Madejczyk Michael S, Ballatori Nazzareno
Department of Environmental Medicine, University of Rochester School of Medicine, Rochester, NY, USA.
Biochim Biophys Acta. 2012 Mar;1818(3):651-7. doi: 10.1016/j.bbamem.2011.12.002. Epub 2011 Dec 8.

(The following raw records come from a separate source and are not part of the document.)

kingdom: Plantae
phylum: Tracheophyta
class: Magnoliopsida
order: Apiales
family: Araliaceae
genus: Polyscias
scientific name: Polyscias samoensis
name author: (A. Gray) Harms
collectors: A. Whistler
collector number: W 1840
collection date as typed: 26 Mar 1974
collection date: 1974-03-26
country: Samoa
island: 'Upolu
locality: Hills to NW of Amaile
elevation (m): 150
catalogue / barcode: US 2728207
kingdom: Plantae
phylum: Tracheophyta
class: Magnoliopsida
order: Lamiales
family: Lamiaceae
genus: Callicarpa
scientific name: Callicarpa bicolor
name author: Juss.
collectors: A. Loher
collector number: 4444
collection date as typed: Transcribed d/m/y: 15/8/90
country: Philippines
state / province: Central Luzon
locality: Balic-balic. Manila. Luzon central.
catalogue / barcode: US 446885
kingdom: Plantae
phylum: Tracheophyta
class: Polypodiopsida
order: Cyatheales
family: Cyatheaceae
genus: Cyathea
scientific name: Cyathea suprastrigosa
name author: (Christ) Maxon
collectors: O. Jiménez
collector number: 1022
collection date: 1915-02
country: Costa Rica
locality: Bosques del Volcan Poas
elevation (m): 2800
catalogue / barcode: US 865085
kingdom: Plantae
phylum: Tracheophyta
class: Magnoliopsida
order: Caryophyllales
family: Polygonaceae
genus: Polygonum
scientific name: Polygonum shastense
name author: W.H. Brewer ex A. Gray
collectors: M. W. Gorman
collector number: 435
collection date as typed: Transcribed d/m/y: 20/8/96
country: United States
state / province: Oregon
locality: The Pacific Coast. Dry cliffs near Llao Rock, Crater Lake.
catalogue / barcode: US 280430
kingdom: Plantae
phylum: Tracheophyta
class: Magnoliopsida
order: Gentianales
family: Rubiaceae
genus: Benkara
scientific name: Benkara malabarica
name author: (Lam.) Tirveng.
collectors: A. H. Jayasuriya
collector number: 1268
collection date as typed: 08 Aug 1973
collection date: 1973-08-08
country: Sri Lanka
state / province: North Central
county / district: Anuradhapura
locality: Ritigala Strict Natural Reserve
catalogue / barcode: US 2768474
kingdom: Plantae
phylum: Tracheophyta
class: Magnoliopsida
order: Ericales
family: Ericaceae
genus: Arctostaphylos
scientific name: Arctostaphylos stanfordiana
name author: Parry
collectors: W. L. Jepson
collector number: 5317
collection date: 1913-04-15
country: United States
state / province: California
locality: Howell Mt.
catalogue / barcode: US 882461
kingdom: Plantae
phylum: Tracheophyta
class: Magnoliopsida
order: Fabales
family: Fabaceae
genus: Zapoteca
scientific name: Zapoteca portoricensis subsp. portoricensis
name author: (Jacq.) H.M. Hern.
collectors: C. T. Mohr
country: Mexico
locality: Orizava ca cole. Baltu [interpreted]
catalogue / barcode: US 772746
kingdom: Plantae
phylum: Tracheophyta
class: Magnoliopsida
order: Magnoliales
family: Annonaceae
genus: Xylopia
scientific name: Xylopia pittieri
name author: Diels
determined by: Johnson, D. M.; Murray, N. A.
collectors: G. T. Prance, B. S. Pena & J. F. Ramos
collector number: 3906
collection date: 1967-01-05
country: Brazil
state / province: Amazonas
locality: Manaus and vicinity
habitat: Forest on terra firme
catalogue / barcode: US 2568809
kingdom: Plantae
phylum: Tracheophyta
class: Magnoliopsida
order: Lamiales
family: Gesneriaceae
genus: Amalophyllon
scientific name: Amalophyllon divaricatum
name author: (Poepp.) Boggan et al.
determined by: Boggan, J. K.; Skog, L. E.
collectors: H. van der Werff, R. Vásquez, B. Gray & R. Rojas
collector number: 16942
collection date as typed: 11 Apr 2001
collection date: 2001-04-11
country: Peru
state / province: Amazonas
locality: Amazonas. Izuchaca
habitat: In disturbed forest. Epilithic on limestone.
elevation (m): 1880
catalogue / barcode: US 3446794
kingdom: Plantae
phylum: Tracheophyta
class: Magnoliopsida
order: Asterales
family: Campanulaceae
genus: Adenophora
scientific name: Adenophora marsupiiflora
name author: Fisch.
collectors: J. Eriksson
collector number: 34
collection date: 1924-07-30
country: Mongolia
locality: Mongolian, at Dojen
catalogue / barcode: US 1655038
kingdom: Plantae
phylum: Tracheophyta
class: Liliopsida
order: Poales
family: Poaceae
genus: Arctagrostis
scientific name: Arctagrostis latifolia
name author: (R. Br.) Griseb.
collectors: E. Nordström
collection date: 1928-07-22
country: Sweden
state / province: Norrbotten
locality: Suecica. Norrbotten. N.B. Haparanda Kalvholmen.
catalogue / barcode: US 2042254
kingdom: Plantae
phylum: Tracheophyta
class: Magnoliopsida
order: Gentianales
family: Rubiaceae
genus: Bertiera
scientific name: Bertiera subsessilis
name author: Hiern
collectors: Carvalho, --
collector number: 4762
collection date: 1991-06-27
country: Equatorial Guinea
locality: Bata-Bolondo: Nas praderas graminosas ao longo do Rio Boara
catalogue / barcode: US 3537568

The present study examined the hypothesis that the iron exporter ferroportin (FPN1/SLC40A1) can also mediate cellular export of the essential trace element manganese, using Xenopus laevis oocytes expressing human FPN1. When compared to oocytes expressing only the divalent metal transporter-1 (DMT1/NRAMP2), (54)Mn accumulation was lower in oocytes also expressing FPN1. FPN1-expressing oocytes exported more (54)Mn than control oocytes (26.6±0.6% versus 7.1±0.5%, respectively, over 4h at pH 7.4 when preloaded with approximately 16μM (54)Mn); however, there was no difference in (54)Mn uptake between control and FPN1-expressing oocytes. FPN1-mediated Mn export was concentration dependent and could be partially cis-inhibited by 100μM Fe, Co, and Ni, but not by Rb. In addition, Mn export ability was significantly reduced when the extracellular pH was reduced from 7.4 to 5.5, and when Na(+) was substituted with K(+) in the incubation media. These results indicate that Mn is a substrate for FPN1, and that this export process is inhibited by a low extracellular pH and by incubation in a high K(+) medium, indicating the involvement of transmembrane ion gradients in FPN1-mediated transport.
本研究利用表达人铁转运蛋白1(FPN1/SLC40A1)的非洲爪蟾卵母细胞,检验了铁输出蛋白铁转运蛋白1也能介导必需微量元素锰的细胞输出这一假说。与仅表达二价金属转运体1(DMT1/NRAMP2)的卵母细胞相比,同时表达FPN1的卵母细胞中(54)锰的积累量更低。表达FPN1的卵母细胞比对照卵母细胞输出更多的(54)锰(在pH 7.4预加载约16μM(54)锰后4小时内,分别为26.6±0.6%和7.1±0.5%);然而,对照卵母细胞和表达FPN1的卵母细胞在(54)锰摄取方面没有差异。FPN1介导的锰输出具有浓度依赖性,并且可被100μM的铁、钴和镍部分顺式抑制,但不能被铷抑制。此外,当细胞外pH从7.4降至5.5,以及在孵育培养基中用钾替代钠时,锰输出能力显著降低。这些结果表明锰是FPN1的底物,并且这种输出过程受到低细胞外pH和在高钾培养基中孵育的抑制,表明跨膜离子梯度参与了FPN1介导的转运。